Ethan havia perguntado para ele como se chamava, pensando que Joly era apelido, no entanto o homem afirmou se chamar Joly, Joly Wolfeye. Ethan sabia que aquilo não era um nome ou um sobrenome, preferiu não força-lo a falar seu verdadeiro nome fazendo mais perguntas, se lembrava do que seu pai lhe disse várias vezes em seus vários treinos ‘Às vezes homens mudam de nome, por vergonha do nome que tinham e o que fizeram com ele e então recomeçam, por necessidade de esquecer-se de algo e recomeçar uma vida nova e as vezes mudam de nome porque seus verdadeiros eus são mortos no processo da vida, sobrando apenas o corpo e por fim o recomeço’. Não sabia em qual história Joly se encaixava. Se ele tinha um nome do qual se envergonhava tanto que preferia trocar, se tinha feito algo tão terrível que não conseguia nem mesmo dormir à noite, ou se tinha sofrido algo tão terrível.

Ali ele lavava a louça, pratos e talheres, cuidava de limpar a cozinha e passar para Joly tudo que lhe fosse pedido, felizmente ele por um tempo fez este mesmo serviço em Suffolk e sabia muito bem como desempenha-lo sendo que não errou nenhum ingrediente ou demorou para os encontrar.

– Eu vou ir falar com o capitão garoto. – Joly com sua voz de bêbado disse, porém não bebia, ele soltou o avental que usava, estava todo respingado com sangue e escamas e temperos. Jogou em cima da mesa onde temperou tudo. – Limpe os cutelos as serras os garfos a mesa e coloque o avental para lavar, amanhã na primeira refeição quero esse avental limpo. – Ele terminou de se expressar e então se virou saindo da cozinha que nem porta tinha.

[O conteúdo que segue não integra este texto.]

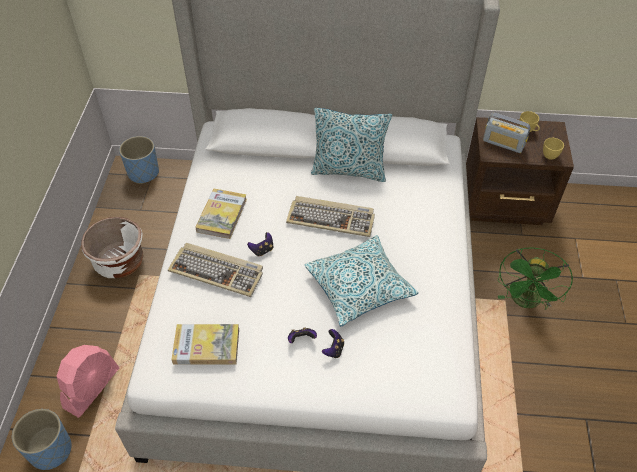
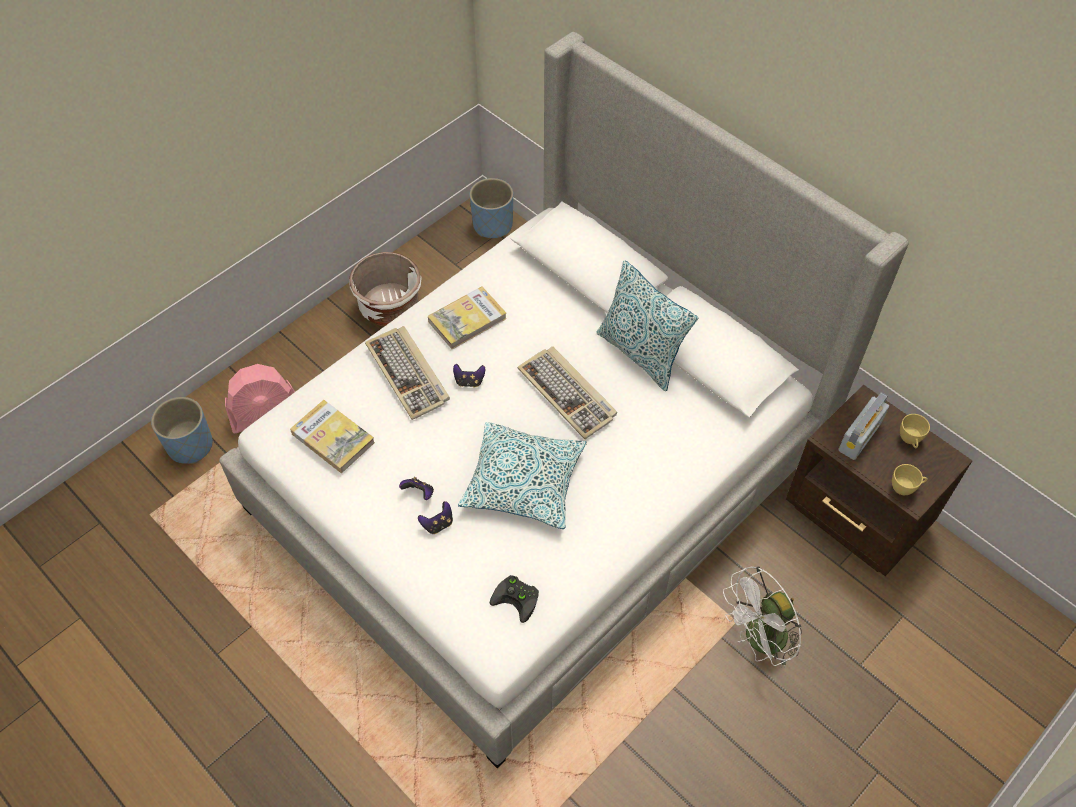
camera: 40 degrees right, 5 degrees up
(429, 357) = (518, 598): none -> black game controller
(503, 143) = (860, 436): radio -> radio turned 120 degrees counterclockwise
(525, 302) = (759, 641): green fan -> white fan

Ethan fez que sim com a cabeça voltando para a louça no balde de água que já estava turva. Ali ele limpou e limpou, depois pegou o avental e afogou no balde o tirando e repetiu o processo duas vezes até que escamas e temperos estivessem na água e não no avental, torceu sob a pia de latão com cano que escorria para o lado externo do casco, e deixou o avental ali na pia, na parede pegou a lâmpada a óleo de baleia pelo encaixe, uma alça metálica que ia da parte de cima até a de baixo formando um cabo como em uma caneca. O cabo era de latão assim como a armação geral da lâmpada, o óleo dentro balançava conforme Ethan andava, uma das laterais era de vidro para ver quanto óleo ainda havia queimando no pavio, ele acendeu outra lâmpada e a deixou presa no suporte, então saiu da cozinha subindo para o convés. Olhou o fogo queimando no pavio dançando quando ele saiu da parte coberta indo para o convés do navio. Estava frio e como sempre, parecia chuviscar, o capitão havia lhe dito que não era chuva, era água do mar, e Ethan logo percebeu que era verdade quando passou a linga pelos lábios e sentiu o salgado gosto do mar. Ali ele se inclinou pegando um balde de ripas de madeira presas por argolas metálicas internas e externas, ele era vedado por borracha derretida, como a maioria dos baldes aquele estava amarrado com uma corda em sua alça, Ethan jogou o balde para fora do navio, o balde bateu no casco e caiu na água, ele pisou na corda impedindo que o balde fosse embora, em seguida começou a puxar de volta, o balde estava cheio, ele desamarrou e levou de volta para a cozinha, limpou o avental novamente deixando-o pendurado em um dos vários ganchos para secar, esvaziou o balde com água suja e deixou o outro que tinha acabado de encher ali, voltou com o balde vazio para o convés e amarrou ele a corda apenas trocando os baldes, então se sentou em um dos caixotes de carga que o Desgraça Holandesa levava para Plymouth de Londres. Pensou no tempo de viagem, John Walltimore disse que em três dias no máximo já teriam chegado lá. Ele olhou em volta, pegou um esfregão e encheu o balde que trouxe com água do mar novamente, molhando o chão e esfregando ele foi passando um pouco do seu tempo, precisava provar para Walltimore que ele precisava de Ethan ali.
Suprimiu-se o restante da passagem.